Medically reviewed by Dr Nabila Laskar, Consultant Cardiologist (GMC 7040901). Aortic stenosis is a narrowing of the aortic valve — the main outlet valve of the heart — that restricts blood flow from the heart to the body. It is the most common serious valve condition in adults and becomes increasingly prevalent with age.
In adults over 65, the most common cause is age-related calcification — calcium deposits accumulating on the valve leaflets, progressively stiffening and narrowing the valve opening over years. A bicuspid aortic valve (a congenital abnormality where the valve has two leaflets instead of three) causes stenosis to develop earlier, typically in the 40s–60s.

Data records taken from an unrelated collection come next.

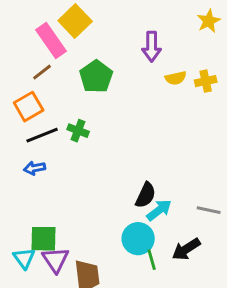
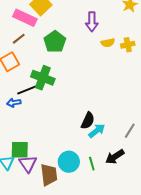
pink rectangle: (51, 41) -> (25, 18), turned -30
green cross: (78, 131) -> (43, 78), size x1.6
black line: (42, 135) -> (28, 90), moved
gray line: (209, 210) -> (130, 131), turned -70
cyan circle: (138, 239) -> (69, 162), moved

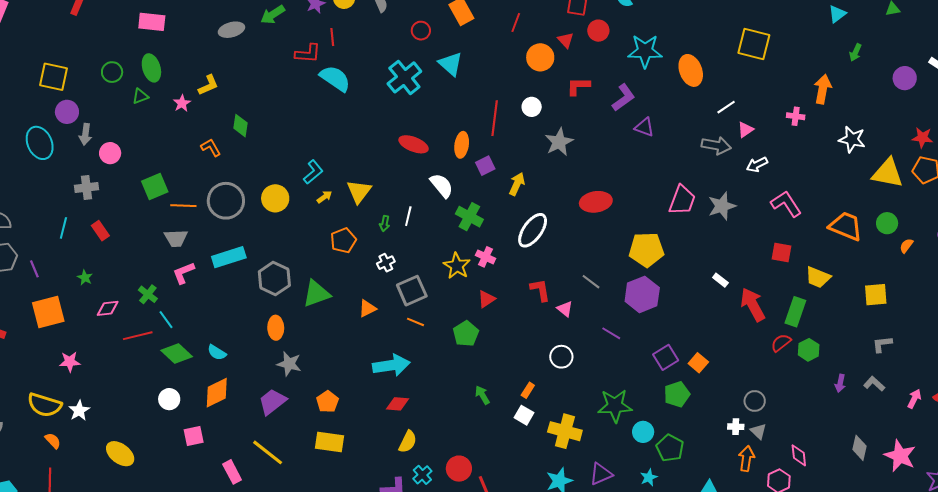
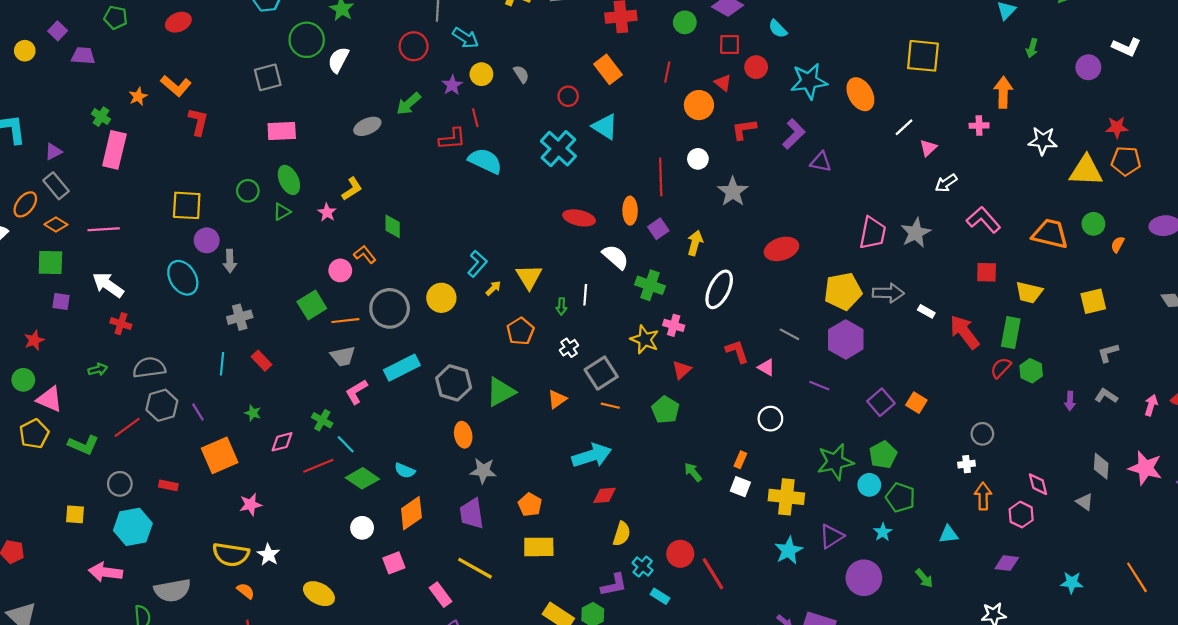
gray arrow: (716, 145) -> (888, 293), moved
pink circle: (110, 153) -> (340, 270), moved
green pentagon: (677, 394) -> (883, 455), moved
purple trapezoid: (272, 402) -> (472, 514), turned -52
gray triangle: (758, 431) -> (1085, 502), moved

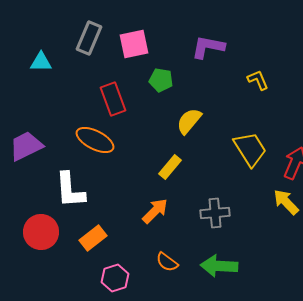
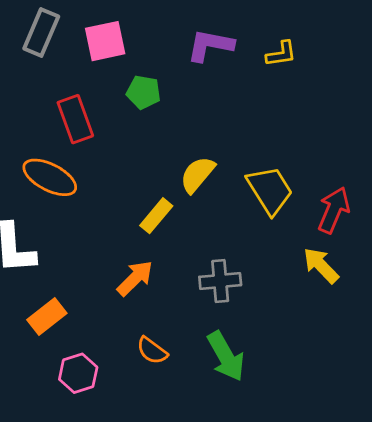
yellow L-shape: (258, 80) -> (281, 54), moved, turned 105
yellow semicircle: (189, 121) -> (197, 175), moved
green arrow: (219, 266) -> (226, 356), turned -123

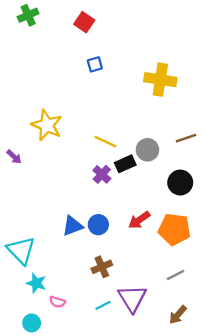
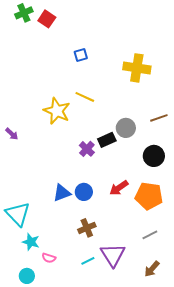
red square: (84, 22) -> (47, 19), moved
yellow star: (47, 125) -> (57, 111), moved
yellow line: (105, 142) -> (85, 97), moved

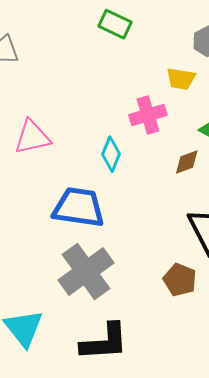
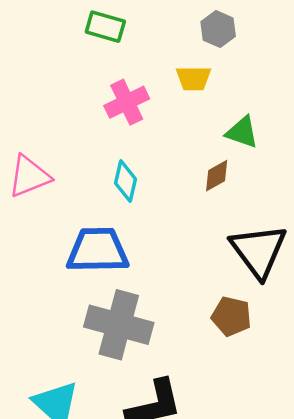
pink cross: (148, 115) -> (127, 102), moved
gray cross: (86, 272) -> (119, 325), turned -30

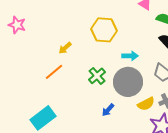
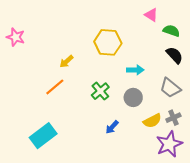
gray circle: (128, 82) -> (133, 97), size x0.6

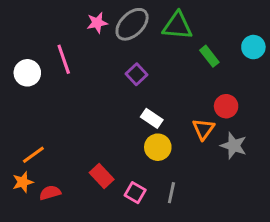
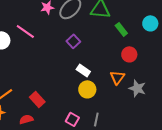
pink line: (64, 59) -> (25, 31), turned -36
red circle: (226, 106) -> (129, 54), moved
red rectangle: (102, 176) -> (37, 99), moved
red semicircle: (50, 193) -> (26, 119), moved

Rheumatic heart disease is a less common cause in the UK today.
Aortic stenosis is often silent in mild and moderate stages. The appearance of symptoms — breathlessness on exertion, chest pain (angina), or fainting — marks a significant clinical turning point. Once symptomatic, the condition tends to progress more rapidly and the risk of serious events increases markedly. See /conditions/breathlessness for more.
Echocardiography (see /conditions/what-is-an-echocardiogram) is the primary tool. It measures the valve area, the pressure gradient across the valve, and the speed of blood flow through the narrowed opening — all of which grade severity as mild, moderate, or severe. Serial echocardiograms track progression over time.
Mild and moderate aortic stenosis without symptoms is managed with regular echocardiographic monitoring. There is no medication that reverses or slows the valve narrowing itself. Significant stenosis with symptoms requires valve replacement — either surgical aortic valve replacement (SAVR) or the less invasive transcatheter approach (TAVI), chosen based on age, surgical risk, and anatomy.
Severe symptomatic aortic stenosis carries a significant prognosis if untreated. Valve replacement, when indicated, dramatically improves both symptoms and long-term outlook.
Mild stenosis typically requires an echocardiogram every 3–5 years, moderate stenosis every 1–2 years, and severe stenosis at least annually or more frequently if symptoms develop.
Yes. TAVI (transcatheter aortic valve implantation) is a minimally invasive alternative increasingly used across age groups, particularly for patients at higher surgical risk.
A bicuspid aortic valve is a congenital abnormality affecting approximately 1–2% of the population. It predisposes to earlier aortic stenosis and aortic root dilation, both of which require lifelong echocardiographic surveillance.